■ Estratto della pagina ■
____
Autunno, cadono le foglie. Ed una dopo l’altra cadono pure le promesse meloniane, esito scontato del “cambiamento” più conservatore della pur lunga storia dell’italico trasformismo.
Fin qui nulla di imprevisto. E’ la solita italietta double face, dove il medesimo servilismo per i padroni al di sotto ed al di sopra delle Alpi, si colora in due modi diversi per pronunciare l’identico “signorsì”. Signorsì, siamo al governo per servirvi. Tranquilli, che nulla avete da temere.
L’unica differenza sta nei toni. Quando il signorsì viene dalle parti di Piddinia city, inclusi quelli pronunciati dai tecnocrati che lì risiedono con la patente di “salvatori della patria”, quell’affermazione risuona perfino soave, tanto è naturale sulla bocca di chi la pronuncia. Quando viene invece dagli sguaiati strillatori del populismo de noantri che fu, sempre si avverte qualcosa che stride. Nella sostanza il loro signorsì è sempre puntuale, ma viene pronunciato con l’intonazione di chi vorrebbe incolpare gli altri delle conseguenze del proprio agire.
Da questo punto di vista la stridula voce della signora della Garbatella è assolutamente perfetta. Meglio, molto meglio, del vocione padano dell’ex Capitano, adesso passato a giocare col Lego sullo Stretto di Messina.
Veniamo al dunque. Con l’approvazione della Nadef (Nota di aggiornamento del documento di economia e finanza) il governo Meloni ha disegnato il quadro macroeconomico nel quale andrà ad iscriversi la Legge di bilancio per il 2024. Un documento (la Nadef) che certifica l’assenza di ogni iniziativa economica (e dunque sociale) degna di questo nome.
____
■ Cosa fare ■
Trascrivi parola per parola, dal commento sul governo Meloni, tutto ciò che va da "L’unica differenza sta" fino a "Stretto di Messina.".

■ Dati registrati ■
____
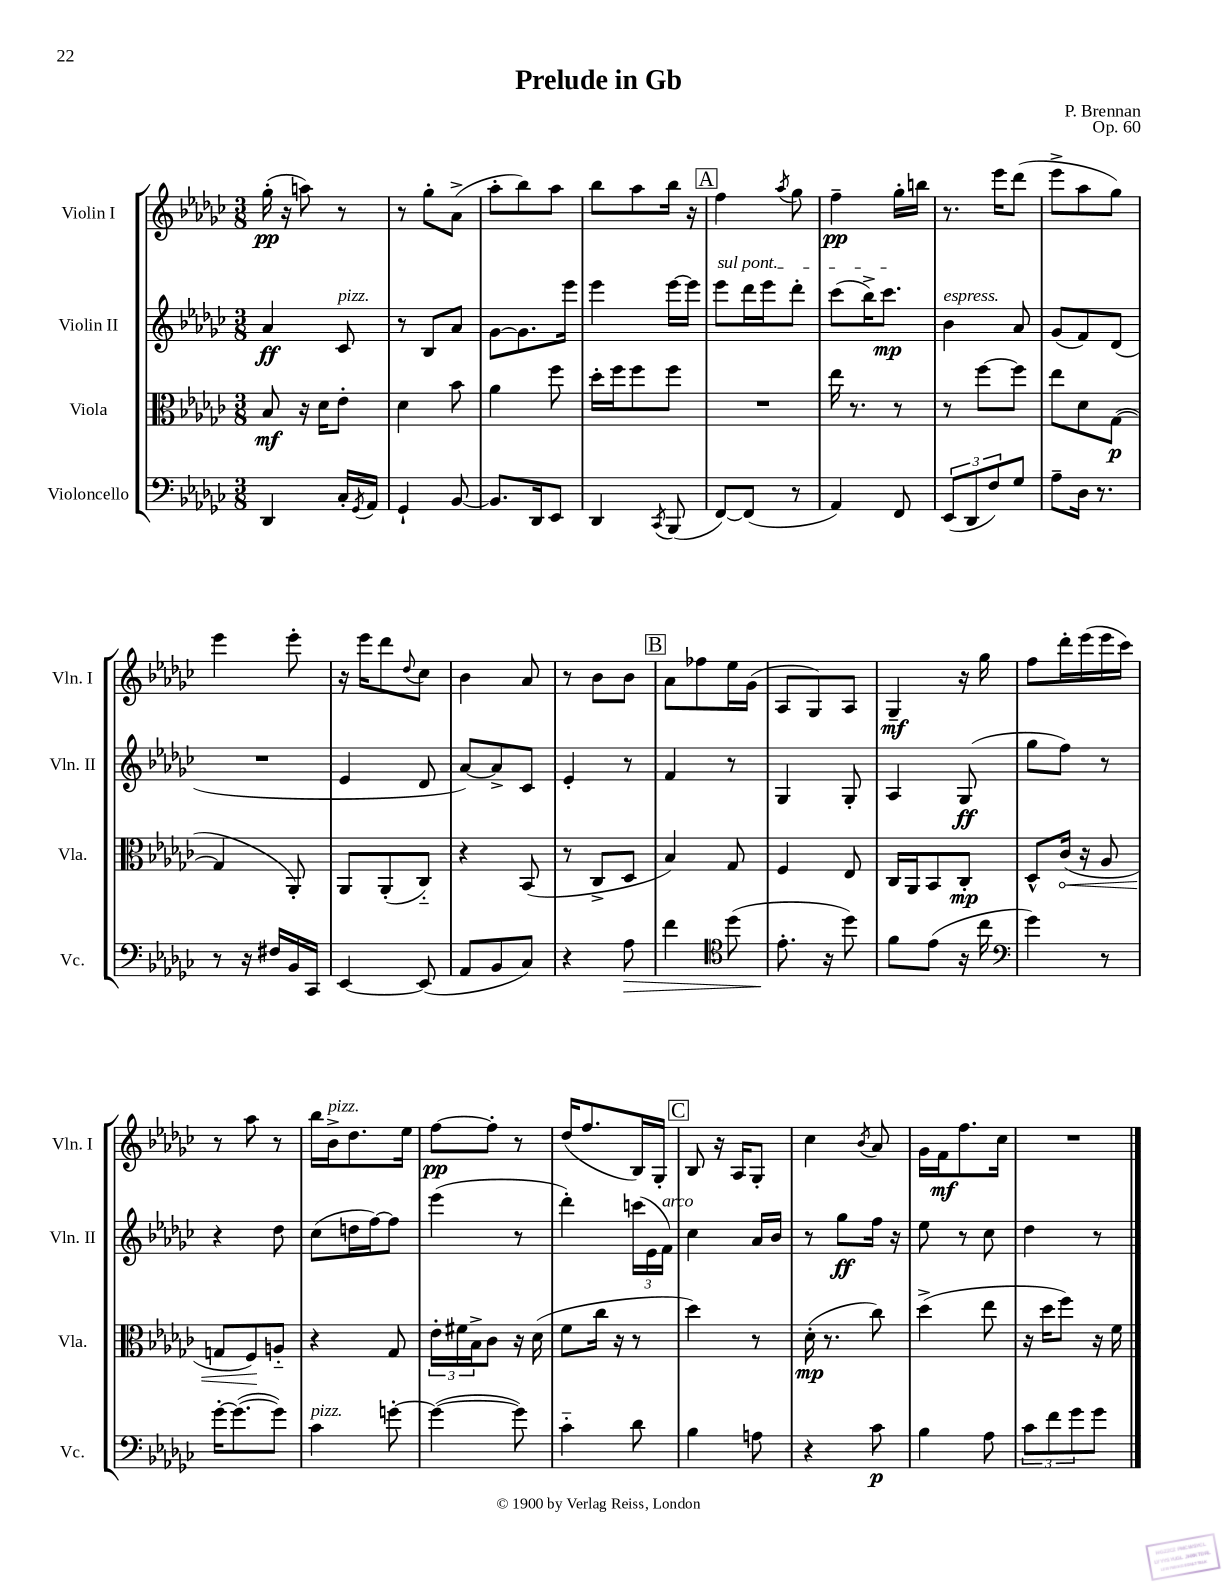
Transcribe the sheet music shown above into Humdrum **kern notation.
____
■ La risposta ■
L’unica differenza sta nei toni. Quando il signorsì viene dalle parti di Piddinia city, inclusi quelli pronunciati dai tecnocrati che lì risiedono con la patente di “salvatori della patria”, quell’affermazione risuona perfino soave, tanto è naturale sulla bocca di chi la pronuncia. Quando viene invece dagli sguaiati strillatori del populismo de noantri che fu, sempre si avverte qualcosa che stride. Nella sostanza il loro signorsì è sempre puntuale, ma viene pronunciato con l’intonazione di chi vorrebbe incolpare gli altri delle conseguenze del proprio agire.
Da questo punto di vista la stridula voce della signora della Garbatella è assolutamente perfetta. Meglio, molto meglio, del vocione padano dell’ex Capitano, adesso passato a giocare col Lego sullo Stretto di Messina.